This is a small town near to the ruins of Ephesus, the capital of the Eastern part of the Roman empire. I have been told to procure photos of the site so that they may be entered into a database.
Now it’s 10pm and I’m sitting in an outdoor restaurant waiting for a chicken shish kebab. One other table is occupied by a large group of about 20 people. At the cafes opposite men play some kind of dominoes, others just sit staring at the group of young people. I think the same people were sitting at the same tables when I went out for a walk about 8 hours ago. Then they weren’t drinking, smoking or eating, but I assumed that was because it was Ramadan, but now that the sun has gone down they could drink chai, smoke or eat if they wanted to. Allah wouldn’t mind. Though most people here appear to be observing Ramadan many aren’t. Passing one of the cafes today the owner started chatting to me and invited me to a cup of chai, on the house, and he had one as well.
Most of the people in the cafes just seem to be sitting and looking. Mostly they’re not talking. A younger guy takes a call on his mobile. The older men sit and watch, like the cats and dogs which don’t appear to be owned as pets here so they’re out on the streets. In Ukraine as well. There were dogs sleeping all over the place in Odessa.
I was feeding a cat some of my chicken until the restaurant owner came and shooed it away. But then it came back and I gave it some more. I think it’s the same cat, a kitten, that I was feeding last night at a different restaurant.
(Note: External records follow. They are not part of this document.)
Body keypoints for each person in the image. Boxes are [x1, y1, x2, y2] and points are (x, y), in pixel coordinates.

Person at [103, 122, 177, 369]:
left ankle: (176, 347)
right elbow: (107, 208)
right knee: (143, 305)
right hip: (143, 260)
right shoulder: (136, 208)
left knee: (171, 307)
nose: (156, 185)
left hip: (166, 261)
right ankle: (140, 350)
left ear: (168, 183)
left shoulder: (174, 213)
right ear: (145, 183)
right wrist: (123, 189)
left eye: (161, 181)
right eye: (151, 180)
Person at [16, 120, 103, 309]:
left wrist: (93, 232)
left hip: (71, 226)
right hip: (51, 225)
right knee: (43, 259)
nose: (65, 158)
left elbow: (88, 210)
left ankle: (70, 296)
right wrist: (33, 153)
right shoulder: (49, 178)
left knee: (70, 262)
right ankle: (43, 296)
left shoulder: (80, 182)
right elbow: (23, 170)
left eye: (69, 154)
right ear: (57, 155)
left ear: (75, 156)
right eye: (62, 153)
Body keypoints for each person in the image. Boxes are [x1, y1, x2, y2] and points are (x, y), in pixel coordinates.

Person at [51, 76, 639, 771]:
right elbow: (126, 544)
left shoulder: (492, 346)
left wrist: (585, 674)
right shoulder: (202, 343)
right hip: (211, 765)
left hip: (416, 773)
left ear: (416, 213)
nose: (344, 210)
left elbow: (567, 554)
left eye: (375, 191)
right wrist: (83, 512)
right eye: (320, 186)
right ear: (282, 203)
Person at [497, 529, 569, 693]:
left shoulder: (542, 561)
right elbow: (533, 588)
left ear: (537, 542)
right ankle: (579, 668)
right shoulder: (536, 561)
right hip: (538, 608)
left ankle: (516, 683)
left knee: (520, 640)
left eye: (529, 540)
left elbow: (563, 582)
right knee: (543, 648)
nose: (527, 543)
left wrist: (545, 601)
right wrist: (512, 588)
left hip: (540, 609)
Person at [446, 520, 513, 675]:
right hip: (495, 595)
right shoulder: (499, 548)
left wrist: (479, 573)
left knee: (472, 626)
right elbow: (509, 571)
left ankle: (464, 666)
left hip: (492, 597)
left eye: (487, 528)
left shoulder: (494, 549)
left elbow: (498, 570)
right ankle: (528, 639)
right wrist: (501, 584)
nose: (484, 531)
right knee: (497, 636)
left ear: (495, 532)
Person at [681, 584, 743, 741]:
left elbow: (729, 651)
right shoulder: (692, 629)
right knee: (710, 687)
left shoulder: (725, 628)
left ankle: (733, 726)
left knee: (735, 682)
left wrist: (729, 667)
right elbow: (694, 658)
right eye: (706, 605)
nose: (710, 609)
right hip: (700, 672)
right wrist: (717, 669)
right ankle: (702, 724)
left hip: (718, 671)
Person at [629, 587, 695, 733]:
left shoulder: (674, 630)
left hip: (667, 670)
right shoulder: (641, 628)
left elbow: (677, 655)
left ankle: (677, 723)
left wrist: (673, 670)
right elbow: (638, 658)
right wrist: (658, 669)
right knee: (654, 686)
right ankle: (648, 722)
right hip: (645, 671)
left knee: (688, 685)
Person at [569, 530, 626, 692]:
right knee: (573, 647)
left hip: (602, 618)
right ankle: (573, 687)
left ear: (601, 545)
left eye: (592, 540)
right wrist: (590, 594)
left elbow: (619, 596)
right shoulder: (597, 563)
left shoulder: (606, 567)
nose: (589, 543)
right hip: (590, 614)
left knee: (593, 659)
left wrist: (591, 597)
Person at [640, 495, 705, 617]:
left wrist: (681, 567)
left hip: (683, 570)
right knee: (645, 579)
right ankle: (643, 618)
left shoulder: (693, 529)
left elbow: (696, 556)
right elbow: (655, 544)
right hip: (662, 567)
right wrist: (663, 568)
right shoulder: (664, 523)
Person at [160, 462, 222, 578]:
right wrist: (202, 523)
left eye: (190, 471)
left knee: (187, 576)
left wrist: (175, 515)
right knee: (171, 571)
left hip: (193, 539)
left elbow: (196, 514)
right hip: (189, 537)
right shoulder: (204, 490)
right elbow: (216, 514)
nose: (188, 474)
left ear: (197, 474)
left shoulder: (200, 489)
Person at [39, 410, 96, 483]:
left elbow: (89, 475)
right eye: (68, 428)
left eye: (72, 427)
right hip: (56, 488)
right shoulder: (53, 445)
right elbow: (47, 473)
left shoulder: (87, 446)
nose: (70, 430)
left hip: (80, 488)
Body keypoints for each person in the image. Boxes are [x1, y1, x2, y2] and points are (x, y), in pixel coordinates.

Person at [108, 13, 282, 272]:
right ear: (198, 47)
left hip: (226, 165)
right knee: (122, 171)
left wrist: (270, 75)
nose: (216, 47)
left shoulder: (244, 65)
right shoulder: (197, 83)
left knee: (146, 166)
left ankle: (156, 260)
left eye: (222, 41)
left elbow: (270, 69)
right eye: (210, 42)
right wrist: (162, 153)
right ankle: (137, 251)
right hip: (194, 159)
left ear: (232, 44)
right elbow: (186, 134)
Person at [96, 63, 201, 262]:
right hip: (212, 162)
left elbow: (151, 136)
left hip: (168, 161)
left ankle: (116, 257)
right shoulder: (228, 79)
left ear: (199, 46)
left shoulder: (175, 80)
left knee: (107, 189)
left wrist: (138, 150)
Then I’d ordered too much food, or got more than I ordered due to a breakdown in communications. The first thing I asked for, grilled chicken, I was told wasn’t available so I said in that case I’ll have spaghetti bolognaise and a salad but I ended up getting all three. After its food the cat fell asleep on one of my feet, the left one I think.
Women don’t seem to go to bars or cafes here, except for tourist women. I’m the only customer left in the bar I’m in now, which is closing for the night, the owner taking in the tables and chairs. The bar next door is still going, playing Turkish music, and a cafe and a restaurant opposite are still open.
It’s about midnight.
My hotel room is opposite the mosque. I was woken this morning by the call to prayer, though rather than going off and praying I went back to sleep. I can understand why some fundamentalist islamists despise Turkey. Islam seems to be becoming like the Church of England, something that’s there for those that want it but which doesn’t dominate society in the way it used to. But Turkey has been an officially secular country for a long time, though it has just elected a moderate islamist president whose wife wears a headscarfe, and though current laws prohibit her from wearing the headscarfe in public buildings, the president wants to change that.